**Instructions to follow**
Reproduce the data from the line containing "small red flag" down to the line containing "[194, 46, 443, 286]", swapping every "fence" for "railing" and leaving everything else unchanged.

**Exercise data**
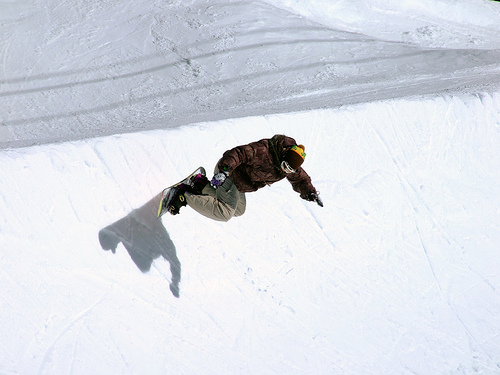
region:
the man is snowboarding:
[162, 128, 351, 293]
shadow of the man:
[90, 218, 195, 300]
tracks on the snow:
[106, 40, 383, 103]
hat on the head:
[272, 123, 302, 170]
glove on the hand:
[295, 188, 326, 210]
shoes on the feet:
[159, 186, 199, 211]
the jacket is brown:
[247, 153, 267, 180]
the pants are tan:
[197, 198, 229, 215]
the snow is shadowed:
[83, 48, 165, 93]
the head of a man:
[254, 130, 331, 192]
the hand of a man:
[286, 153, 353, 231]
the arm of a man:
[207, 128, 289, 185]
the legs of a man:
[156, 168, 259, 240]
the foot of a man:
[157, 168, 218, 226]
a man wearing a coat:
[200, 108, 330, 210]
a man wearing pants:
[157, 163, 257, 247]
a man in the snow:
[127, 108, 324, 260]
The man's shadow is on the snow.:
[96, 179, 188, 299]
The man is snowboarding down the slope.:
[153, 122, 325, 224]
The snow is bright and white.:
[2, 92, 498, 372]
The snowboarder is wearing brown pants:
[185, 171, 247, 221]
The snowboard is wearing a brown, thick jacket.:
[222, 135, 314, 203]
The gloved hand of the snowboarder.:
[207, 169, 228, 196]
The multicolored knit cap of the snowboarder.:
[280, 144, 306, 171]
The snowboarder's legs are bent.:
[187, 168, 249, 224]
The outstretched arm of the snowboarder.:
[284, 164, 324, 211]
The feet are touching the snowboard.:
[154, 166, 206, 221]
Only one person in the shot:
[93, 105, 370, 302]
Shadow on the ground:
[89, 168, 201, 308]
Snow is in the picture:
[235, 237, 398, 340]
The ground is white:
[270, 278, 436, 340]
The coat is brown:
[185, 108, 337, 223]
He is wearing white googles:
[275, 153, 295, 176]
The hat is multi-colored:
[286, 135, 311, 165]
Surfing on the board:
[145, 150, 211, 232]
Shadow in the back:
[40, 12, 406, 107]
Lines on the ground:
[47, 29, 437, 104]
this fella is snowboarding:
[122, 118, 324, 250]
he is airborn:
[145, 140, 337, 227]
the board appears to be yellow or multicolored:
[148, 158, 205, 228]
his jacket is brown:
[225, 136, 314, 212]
* * *
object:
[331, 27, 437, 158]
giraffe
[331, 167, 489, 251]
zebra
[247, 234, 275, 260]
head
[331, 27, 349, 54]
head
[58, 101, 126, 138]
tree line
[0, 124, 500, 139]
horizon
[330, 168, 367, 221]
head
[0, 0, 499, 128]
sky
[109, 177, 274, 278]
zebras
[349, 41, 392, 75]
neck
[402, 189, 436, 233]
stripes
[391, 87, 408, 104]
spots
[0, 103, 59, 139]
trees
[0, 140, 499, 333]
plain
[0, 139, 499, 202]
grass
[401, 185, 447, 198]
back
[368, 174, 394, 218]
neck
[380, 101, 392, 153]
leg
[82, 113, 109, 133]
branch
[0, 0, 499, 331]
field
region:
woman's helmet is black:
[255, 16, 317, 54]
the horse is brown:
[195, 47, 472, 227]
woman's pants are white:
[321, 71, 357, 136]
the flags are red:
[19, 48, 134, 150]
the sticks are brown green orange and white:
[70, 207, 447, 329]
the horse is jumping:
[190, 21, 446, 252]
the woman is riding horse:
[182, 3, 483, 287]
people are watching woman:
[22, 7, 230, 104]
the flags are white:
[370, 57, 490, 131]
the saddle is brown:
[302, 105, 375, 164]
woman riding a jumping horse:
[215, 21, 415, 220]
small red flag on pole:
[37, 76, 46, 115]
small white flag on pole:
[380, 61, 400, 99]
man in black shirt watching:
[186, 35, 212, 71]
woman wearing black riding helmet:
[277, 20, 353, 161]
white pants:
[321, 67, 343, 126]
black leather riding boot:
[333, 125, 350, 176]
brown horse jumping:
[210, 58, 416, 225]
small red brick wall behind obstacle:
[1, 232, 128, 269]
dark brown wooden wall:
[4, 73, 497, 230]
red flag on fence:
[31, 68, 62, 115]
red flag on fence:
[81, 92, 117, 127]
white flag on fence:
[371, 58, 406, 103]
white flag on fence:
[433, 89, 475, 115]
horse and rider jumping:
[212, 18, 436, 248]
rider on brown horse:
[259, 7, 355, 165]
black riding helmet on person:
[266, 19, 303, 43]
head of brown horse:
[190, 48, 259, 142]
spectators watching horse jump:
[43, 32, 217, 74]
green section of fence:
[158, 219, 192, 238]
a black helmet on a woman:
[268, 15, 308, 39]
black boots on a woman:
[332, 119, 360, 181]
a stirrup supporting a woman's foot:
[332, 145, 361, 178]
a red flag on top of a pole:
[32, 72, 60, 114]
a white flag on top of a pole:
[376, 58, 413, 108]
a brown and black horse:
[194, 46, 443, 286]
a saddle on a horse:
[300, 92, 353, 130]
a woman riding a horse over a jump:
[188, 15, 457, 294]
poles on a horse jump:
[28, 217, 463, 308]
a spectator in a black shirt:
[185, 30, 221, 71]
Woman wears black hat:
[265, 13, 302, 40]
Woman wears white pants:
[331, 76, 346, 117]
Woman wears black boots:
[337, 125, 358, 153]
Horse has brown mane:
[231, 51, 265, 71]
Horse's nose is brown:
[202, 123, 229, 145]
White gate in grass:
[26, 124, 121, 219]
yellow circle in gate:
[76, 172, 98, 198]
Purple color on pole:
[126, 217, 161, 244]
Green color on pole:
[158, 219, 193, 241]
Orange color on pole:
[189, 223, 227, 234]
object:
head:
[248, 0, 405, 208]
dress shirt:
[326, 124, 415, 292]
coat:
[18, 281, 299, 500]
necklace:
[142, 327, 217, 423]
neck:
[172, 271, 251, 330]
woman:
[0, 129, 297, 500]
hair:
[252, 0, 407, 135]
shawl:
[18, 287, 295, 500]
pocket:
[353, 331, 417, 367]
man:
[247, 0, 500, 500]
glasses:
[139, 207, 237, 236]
---
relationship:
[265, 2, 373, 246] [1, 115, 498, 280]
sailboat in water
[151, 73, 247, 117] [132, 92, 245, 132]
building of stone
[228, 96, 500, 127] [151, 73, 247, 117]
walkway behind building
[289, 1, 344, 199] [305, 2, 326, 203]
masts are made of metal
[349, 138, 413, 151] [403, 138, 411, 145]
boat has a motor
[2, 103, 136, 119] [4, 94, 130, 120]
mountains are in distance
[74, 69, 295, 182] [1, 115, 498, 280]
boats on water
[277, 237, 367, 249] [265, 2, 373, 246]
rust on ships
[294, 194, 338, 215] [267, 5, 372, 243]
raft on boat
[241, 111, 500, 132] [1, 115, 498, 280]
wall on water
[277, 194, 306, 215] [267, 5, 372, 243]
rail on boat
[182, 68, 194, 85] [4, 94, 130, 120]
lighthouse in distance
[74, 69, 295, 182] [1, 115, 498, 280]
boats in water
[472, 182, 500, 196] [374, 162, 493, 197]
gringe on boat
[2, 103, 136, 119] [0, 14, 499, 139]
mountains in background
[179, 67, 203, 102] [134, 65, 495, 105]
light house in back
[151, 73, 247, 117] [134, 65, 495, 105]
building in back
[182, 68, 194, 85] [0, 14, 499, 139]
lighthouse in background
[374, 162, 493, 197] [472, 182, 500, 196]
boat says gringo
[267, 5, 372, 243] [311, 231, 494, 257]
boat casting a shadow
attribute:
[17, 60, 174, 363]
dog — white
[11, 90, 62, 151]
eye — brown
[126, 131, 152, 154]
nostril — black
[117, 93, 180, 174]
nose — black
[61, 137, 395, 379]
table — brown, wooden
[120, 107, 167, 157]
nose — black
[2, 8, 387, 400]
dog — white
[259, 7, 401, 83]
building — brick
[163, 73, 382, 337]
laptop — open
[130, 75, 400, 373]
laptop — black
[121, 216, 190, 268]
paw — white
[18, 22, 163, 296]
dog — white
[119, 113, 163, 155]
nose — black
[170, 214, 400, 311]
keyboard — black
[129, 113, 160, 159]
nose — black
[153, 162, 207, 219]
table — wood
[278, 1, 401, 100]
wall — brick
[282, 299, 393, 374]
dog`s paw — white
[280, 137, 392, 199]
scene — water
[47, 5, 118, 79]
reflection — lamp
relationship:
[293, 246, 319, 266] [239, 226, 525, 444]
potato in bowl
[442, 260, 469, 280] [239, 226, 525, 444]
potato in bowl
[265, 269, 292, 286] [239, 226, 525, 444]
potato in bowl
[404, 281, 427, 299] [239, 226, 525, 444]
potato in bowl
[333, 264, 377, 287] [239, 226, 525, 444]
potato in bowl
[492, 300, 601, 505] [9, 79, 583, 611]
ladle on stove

**Result**
small red flag on pole:
[37, 76, 46, 115]
small white flag on pole:
[380, 61, 400, 99]
man in black shirt watching:
[186, 35, 212, 71]
woman wearing black riding helmet:
[277, 20, 353, 161]
white pants:
[321, 67, 343, 126]
black leather riding boot:
[333, 125, 350, 176]
brown horse jumping:
[210, 58, 416, 225]
small red brick wall behind obstacle:
[1, 232, 128, 269]
dark brown wooden wall:
[4, 73, 497, 230]
red flag on railing:
[31, 68, 62, 115]
red flag on railing:
[81, 92, 117, 127]
white flag on railing:
[371, 58, 406, 103]
white flag on railing:
[433, 89, 475, 115]
horse and rider jumping:
[212, 18, 436, 248]
rider on brown horse:
[259, 7, 355, 165]
black riding helmet on person:
[266, 19, 303, 43]
head of brown horse:
[190, 48, 259, 142]
spectators watching horse jump:
[43, 32, 217, 74]
green section of railing:
[158, 219, 192, 238]
a black helmet on a woman:
[268, 15, 308, 39]
black boots on a woman:
[332, 119, 360, 181]
a stirrup supporting a woman's foot:
[332, 145, 361, 178]
a red flag on top of a pole:
[32, 72, 60, 114]
a white flag on top of a pole:
[376, 58, 413, 108]
a brown and black horse:
[194, 46, 443, 286]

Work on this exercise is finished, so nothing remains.